Task to complete ▸ Within the data below, copy each line where the string "documentclass" is found.

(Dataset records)
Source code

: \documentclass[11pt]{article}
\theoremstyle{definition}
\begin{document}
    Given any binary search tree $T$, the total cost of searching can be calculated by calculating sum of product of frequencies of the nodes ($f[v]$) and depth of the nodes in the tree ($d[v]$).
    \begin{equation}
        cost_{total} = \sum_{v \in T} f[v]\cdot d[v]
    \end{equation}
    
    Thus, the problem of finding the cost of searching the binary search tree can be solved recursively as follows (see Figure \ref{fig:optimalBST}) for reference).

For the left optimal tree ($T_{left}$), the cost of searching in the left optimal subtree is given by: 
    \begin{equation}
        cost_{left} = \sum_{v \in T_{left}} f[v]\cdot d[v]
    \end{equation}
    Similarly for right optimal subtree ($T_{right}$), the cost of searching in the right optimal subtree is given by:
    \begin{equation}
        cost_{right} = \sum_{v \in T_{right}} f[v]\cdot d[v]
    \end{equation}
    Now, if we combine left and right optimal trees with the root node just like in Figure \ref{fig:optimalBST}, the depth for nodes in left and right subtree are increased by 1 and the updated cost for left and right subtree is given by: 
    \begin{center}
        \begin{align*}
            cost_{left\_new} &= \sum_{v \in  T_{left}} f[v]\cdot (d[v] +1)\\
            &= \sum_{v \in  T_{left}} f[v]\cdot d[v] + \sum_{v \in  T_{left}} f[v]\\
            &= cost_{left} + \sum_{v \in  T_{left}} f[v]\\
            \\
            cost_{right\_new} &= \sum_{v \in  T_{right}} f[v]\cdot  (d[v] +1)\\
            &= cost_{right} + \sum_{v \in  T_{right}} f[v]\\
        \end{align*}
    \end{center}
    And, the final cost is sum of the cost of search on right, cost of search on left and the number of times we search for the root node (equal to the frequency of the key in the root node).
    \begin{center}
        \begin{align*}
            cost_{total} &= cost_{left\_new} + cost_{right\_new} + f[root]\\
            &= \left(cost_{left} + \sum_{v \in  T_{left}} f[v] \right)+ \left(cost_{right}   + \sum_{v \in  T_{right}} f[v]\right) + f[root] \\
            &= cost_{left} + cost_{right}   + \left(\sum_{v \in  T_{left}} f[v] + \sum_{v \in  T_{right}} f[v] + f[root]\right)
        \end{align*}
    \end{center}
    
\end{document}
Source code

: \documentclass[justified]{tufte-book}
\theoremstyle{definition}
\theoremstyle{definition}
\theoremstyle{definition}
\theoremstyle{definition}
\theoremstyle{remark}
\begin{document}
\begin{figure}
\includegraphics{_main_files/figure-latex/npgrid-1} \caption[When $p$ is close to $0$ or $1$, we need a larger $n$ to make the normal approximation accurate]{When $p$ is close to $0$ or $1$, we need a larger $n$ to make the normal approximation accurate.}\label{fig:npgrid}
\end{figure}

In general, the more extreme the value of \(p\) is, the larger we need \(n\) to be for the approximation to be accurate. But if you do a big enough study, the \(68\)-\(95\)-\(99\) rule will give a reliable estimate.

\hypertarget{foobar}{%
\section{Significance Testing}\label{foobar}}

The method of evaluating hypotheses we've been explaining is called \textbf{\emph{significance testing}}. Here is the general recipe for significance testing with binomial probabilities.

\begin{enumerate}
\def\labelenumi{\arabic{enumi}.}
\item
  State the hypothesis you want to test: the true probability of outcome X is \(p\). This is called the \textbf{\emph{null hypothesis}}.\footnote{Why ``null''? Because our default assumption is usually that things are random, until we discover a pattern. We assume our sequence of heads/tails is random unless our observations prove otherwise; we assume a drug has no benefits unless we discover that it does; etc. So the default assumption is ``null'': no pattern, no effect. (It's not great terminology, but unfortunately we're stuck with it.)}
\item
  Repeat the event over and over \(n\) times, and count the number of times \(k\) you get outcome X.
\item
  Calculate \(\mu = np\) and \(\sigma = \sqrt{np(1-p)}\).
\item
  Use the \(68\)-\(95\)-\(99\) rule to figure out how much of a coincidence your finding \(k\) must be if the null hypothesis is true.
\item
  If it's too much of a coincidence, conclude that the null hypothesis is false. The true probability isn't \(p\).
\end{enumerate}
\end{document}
---
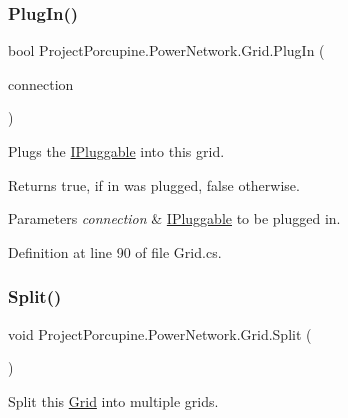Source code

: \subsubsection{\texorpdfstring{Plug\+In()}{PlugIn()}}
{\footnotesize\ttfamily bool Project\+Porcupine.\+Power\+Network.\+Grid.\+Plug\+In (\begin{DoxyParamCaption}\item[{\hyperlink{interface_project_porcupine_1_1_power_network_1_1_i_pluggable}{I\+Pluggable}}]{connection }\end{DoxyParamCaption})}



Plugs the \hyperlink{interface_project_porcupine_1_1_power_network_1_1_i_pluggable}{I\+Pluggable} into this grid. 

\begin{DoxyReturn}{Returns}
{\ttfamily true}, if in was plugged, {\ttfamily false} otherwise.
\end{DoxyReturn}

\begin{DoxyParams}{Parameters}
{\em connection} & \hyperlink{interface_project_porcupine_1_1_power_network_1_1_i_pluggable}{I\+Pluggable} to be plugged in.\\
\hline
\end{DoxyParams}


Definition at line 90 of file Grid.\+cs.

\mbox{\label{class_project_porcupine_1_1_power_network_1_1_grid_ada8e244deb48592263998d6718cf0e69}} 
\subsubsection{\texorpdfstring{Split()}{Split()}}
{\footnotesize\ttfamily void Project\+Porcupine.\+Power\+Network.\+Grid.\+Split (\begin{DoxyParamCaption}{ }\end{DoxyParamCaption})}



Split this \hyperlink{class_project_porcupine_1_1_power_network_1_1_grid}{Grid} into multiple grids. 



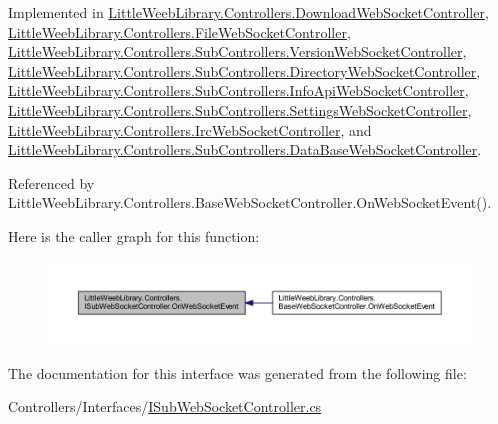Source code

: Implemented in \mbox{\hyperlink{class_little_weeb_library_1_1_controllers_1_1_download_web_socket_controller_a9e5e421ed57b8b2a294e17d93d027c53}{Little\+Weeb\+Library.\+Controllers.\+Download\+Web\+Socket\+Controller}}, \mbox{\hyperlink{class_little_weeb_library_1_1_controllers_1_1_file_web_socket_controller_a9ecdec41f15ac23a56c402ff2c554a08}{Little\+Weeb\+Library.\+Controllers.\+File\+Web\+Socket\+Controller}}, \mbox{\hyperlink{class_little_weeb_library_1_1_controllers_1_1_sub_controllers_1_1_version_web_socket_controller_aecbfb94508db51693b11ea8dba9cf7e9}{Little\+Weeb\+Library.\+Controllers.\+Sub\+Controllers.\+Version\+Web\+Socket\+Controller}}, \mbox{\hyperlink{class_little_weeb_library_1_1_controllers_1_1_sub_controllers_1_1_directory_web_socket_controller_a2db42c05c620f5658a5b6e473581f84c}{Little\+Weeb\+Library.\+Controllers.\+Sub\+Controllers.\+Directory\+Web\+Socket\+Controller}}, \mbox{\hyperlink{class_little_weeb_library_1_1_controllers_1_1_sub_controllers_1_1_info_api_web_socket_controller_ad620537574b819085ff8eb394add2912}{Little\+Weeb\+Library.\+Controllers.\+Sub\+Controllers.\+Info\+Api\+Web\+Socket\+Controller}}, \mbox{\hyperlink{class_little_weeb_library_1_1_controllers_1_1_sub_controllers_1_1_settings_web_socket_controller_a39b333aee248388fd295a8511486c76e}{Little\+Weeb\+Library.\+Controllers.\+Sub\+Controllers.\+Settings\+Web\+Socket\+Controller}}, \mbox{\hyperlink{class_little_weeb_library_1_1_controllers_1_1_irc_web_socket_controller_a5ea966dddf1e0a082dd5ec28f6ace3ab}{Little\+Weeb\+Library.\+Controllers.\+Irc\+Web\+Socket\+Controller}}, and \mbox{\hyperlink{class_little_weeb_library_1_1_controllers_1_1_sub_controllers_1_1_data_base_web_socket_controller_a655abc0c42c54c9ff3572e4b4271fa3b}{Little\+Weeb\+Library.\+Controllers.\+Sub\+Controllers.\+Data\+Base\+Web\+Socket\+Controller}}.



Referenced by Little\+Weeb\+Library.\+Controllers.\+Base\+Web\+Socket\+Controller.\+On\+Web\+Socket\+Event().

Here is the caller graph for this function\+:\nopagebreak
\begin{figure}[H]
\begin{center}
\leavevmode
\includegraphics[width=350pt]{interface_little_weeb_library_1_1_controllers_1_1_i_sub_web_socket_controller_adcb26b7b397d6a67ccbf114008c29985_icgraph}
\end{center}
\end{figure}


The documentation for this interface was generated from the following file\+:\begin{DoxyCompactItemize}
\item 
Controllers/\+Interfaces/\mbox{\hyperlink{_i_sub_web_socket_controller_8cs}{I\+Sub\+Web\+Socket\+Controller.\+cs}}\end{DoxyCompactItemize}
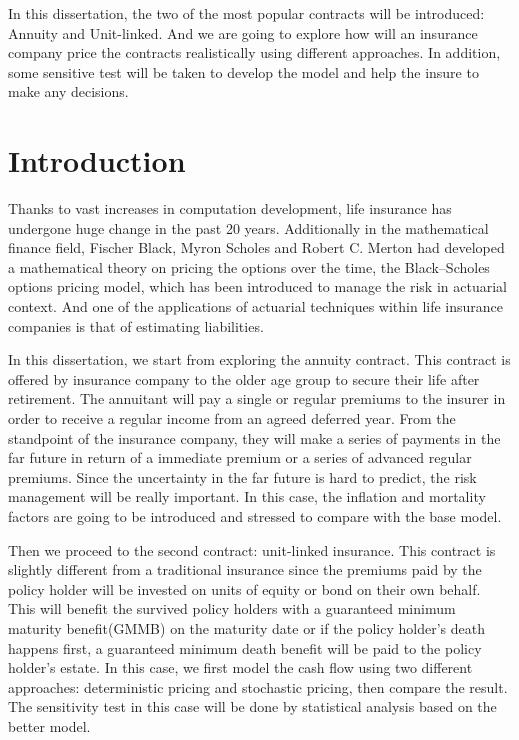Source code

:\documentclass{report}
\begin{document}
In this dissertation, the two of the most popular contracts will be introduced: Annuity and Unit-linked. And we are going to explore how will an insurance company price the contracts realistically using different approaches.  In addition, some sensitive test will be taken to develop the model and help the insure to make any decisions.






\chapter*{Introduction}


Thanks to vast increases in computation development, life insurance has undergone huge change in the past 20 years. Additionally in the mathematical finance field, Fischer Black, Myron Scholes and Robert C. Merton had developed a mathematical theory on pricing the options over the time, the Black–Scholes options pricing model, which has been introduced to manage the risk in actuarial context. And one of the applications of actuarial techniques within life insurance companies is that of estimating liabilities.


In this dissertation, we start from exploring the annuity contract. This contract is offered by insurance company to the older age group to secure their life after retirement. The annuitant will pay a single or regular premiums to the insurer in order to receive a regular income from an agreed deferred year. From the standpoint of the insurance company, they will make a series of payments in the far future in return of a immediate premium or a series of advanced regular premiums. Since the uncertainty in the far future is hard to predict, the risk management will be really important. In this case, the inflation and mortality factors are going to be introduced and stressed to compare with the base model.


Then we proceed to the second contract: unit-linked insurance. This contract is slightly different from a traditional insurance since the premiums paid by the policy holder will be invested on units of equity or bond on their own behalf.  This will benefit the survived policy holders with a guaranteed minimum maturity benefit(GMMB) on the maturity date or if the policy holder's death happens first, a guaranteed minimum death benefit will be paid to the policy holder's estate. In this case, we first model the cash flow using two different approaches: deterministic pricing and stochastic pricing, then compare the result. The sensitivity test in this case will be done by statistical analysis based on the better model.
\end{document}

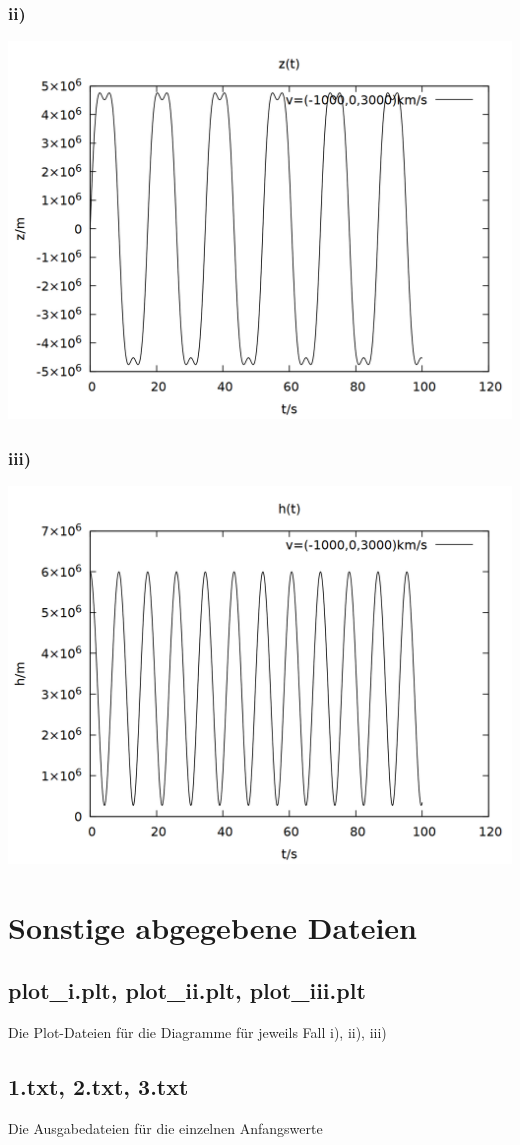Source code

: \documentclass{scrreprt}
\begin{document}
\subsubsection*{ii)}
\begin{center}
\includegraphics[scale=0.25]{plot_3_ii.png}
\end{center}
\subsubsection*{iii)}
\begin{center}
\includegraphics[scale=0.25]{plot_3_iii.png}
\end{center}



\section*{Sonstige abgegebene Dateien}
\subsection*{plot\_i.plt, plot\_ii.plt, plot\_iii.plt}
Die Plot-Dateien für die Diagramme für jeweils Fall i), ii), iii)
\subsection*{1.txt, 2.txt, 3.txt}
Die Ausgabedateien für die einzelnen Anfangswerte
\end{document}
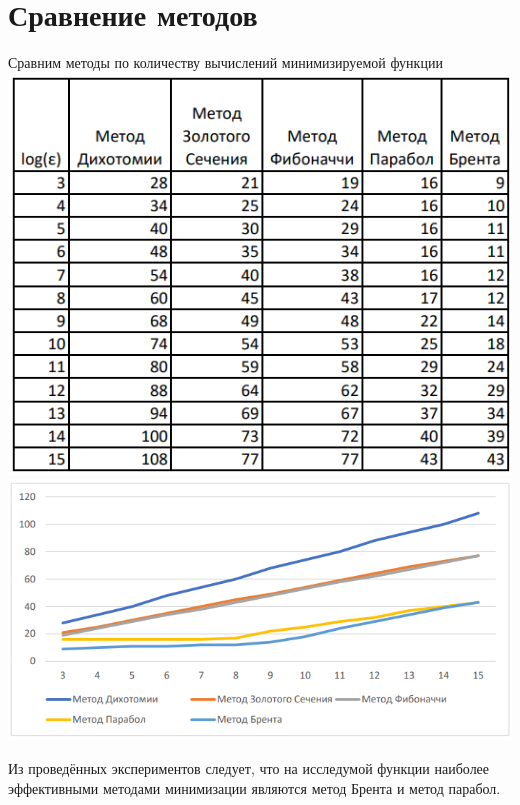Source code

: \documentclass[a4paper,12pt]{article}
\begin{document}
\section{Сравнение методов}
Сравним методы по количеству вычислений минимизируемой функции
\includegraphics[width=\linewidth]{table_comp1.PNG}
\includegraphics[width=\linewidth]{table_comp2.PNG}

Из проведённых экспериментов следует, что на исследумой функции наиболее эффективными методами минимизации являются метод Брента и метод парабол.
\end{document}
---
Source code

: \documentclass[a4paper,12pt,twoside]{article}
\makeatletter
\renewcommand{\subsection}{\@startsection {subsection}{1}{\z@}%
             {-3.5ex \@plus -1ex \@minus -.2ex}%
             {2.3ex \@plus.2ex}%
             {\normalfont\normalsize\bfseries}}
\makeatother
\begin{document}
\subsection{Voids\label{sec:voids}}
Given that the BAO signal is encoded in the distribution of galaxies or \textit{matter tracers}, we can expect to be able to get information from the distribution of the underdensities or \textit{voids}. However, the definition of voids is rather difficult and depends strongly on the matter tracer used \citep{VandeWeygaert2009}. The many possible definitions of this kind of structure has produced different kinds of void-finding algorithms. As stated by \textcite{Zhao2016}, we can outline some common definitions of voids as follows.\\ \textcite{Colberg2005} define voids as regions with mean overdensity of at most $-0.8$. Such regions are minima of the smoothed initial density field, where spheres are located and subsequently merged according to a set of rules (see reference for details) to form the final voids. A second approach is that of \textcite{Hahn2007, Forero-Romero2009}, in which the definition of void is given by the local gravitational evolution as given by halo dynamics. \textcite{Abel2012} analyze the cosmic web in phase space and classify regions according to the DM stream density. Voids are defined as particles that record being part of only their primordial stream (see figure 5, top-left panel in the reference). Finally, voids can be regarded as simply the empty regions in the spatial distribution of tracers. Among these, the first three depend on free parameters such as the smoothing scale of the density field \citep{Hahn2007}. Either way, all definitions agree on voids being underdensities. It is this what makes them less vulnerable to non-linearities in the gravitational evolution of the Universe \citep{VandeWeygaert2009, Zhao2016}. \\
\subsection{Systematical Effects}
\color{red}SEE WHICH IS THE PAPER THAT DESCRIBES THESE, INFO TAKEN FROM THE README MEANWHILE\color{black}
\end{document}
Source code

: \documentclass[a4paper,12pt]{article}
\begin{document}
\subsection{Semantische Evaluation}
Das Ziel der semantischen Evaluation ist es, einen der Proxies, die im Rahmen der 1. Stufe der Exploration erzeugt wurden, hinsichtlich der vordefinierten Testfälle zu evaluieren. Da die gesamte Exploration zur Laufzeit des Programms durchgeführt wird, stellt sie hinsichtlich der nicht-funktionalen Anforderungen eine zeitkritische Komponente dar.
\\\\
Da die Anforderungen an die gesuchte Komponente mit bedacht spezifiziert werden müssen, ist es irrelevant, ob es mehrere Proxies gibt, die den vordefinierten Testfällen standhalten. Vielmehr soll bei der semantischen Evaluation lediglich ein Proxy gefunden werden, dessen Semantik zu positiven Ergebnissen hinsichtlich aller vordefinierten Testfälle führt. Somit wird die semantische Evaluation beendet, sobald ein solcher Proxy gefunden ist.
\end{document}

Written reply ▸
: \documentclass[11pt]{article}
: \documentclass[justified]{tufte-book}
:\documentclass{report}
: \documentclass{scrreprt}
: \documentclass[a4paper,12pt]{article}
: \documentclass[a4paper,12pt,twoside]{article}
: \documentclass[a4paper,12pt]{article}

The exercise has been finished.